SpaceX launches seventh Starlink mission
In its quest to deploy the world’s most advanced broadband internet system, SpaceX has launched its seventh Starlink mission from NASA’s Kennedy Space Center in Florida.
Launched on 22 April, it was SpaceX’s sixth of 2020 and takes the total number of Starlink satellites in orbit to 422, following earlier launches and two prototype launches in 2018.
The launch is part of SpaceX’s to build an interconnected network of around 12,000 small satellites to “deliver high speed broadband internet to locations where access has been unreliable, expensive, or completely unavailable”. It is estimated the entire constellation will cost around $10 billion “or more” to complete.
On the technology, SpaceX said: “Each Starlink satellite weights approximately 260 kg and features a compact, flat-panel design that minimizes volume, allowing for a dense launch stack to take full advantage of Falcon 9’s launch capabilities. With four powerful phased array and two parabolic antennas on each satellite, an enormous amount of throughput can be placed and redirected in a short time, for an order of magnitude lower cost than traditional satellite-based internet.”
The launch marked the 84th flight of SpaceX’s own Falcon 9 rocket, which is now the most flown operational rocket in the US.

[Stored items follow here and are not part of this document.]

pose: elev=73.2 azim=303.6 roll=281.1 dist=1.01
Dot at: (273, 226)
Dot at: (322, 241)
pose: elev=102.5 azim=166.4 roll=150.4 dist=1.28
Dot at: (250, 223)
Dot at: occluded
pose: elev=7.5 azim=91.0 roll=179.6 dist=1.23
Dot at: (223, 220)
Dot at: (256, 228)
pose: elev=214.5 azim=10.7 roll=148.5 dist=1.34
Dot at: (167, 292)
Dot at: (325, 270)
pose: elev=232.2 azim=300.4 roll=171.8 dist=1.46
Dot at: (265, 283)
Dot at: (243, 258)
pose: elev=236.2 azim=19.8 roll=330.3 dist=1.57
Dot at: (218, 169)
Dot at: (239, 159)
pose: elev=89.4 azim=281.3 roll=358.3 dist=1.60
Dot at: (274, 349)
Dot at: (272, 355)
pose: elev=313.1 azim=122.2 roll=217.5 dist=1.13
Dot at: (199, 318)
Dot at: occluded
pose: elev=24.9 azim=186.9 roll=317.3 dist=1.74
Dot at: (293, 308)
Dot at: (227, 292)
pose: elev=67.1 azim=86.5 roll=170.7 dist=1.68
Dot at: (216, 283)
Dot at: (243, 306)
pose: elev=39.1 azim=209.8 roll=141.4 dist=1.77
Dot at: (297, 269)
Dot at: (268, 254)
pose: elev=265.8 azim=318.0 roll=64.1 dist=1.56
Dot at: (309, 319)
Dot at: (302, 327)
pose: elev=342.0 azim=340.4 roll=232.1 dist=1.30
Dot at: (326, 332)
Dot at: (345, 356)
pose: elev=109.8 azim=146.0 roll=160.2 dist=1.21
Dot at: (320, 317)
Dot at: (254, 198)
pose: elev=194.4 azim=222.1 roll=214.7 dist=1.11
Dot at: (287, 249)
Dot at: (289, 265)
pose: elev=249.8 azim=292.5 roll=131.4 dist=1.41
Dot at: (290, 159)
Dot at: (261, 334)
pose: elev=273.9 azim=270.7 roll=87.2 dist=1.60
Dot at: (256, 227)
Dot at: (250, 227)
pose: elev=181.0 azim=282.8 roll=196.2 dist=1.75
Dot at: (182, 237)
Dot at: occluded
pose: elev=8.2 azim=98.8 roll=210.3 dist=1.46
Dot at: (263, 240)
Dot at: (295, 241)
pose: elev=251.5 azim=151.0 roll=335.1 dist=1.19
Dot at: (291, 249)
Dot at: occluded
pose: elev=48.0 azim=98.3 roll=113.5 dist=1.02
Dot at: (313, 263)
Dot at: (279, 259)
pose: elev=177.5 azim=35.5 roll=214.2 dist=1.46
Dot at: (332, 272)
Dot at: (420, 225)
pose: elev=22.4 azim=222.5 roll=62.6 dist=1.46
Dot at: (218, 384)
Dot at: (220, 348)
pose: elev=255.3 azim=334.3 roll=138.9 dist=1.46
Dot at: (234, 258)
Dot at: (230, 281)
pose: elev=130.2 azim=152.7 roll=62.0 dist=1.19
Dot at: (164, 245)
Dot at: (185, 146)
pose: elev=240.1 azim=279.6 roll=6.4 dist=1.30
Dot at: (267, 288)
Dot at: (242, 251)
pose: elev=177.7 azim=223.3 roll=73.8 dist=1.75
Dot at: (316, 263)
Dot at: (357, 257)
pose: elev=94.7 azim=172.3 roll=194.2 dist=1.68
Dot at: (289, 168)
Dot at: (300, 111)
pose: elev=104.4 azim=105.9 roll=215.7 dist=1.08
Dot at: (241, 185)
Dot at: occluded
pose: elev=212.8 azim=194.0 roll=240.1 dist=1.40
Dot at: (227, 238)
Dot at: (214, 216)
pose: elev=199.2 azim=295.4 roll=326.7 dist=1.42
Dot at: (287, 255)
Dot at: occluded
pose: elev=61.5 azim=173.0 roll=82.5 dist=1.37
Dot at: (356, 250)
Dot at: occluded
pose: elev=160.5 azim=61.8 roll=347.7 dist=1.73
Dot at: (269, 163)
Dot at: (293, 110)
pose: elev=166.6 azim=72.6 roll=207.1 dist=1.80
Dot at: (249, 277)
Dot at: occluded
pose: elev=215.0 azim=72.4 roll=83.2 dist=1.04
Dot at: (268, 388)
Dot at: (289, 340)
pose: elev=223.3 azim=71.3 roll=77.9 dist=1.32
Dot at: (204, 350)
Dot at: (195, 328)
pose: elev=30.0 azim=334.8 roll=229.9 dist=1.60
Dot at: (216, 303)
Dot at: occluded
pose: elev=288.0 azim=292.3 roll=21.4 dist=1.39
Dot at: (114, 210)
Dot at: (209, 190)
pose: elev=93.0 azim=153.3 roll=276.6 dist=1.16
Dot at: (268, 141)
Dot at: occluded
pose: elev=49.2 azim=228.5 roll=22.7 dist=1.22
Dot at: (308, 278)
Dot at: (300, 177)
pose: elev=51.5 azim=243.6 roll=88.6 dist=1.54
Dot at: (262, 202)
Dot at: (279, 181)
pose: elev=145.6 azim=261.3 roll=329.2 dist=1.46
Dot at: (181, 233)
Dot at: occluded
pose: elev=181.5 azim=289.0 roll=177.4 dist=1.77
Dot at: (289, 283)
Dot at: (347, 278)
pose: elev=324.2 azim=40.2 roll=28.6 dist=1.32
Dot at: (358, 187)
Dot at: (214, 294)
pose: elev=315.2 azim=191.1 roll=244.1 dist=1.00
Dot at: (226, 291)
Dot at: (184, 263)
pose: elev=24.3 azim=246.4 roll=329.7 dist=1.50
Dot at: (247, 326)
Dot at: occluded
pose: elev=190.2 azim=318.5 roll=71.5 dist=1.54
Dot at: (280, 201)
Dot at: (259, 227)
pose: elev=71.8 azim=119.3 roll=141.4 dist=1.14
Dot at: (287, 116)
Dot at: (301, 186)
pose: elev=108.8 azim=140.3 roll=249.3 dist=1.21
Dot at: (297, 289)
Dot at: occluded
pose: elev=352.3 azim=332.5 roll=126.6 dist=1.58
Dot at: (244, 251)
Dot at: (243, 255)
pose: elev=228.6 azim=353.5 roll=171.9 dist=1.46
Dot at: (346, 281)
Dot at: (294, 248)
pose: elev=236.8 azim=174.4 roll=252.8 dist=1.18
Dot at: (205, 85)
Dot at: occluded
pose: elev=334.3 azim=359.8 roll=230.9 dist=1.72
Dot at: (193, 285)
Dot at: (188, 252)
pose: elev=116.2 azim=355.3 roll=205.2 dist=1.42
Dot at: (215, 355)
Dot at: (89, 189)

Falcon 9’s first stage previously supported Crew Dragon’s first flight to the International Space Station, launch of the RADARSAT Constellation Mission, and the fourth Starlink mission. Following stage separation, SpaceX landed Falcon 9’s first stage on the “Of Course I Still Love You” droneship, which was stationed in the Atlantic Ocean. Falcon 9’s fairing previously supported the AMOS-17 mission.
SpaceX was last year valued at $33.3 billion, but a large share of that is from Starlink’s activities – so much so, Musk is reportedly considering to spin off into its own business and take it public, meaning SpaceX would return to its core focus as a space transportation company.
In a $1 trillion internet connectivity market, the growth prospects for Starlink are strong and it already holds the largest market share in terms of commercial constellations.
Over the last decade there were around 230 satellites launched every, but over the coming 10 years this will increase to a forecasted 990 launches a year, putting the market on course to reach values of $292 billion by 2028, a decade-on-decade increase of 28%, according to figures published in January by Euroconsult.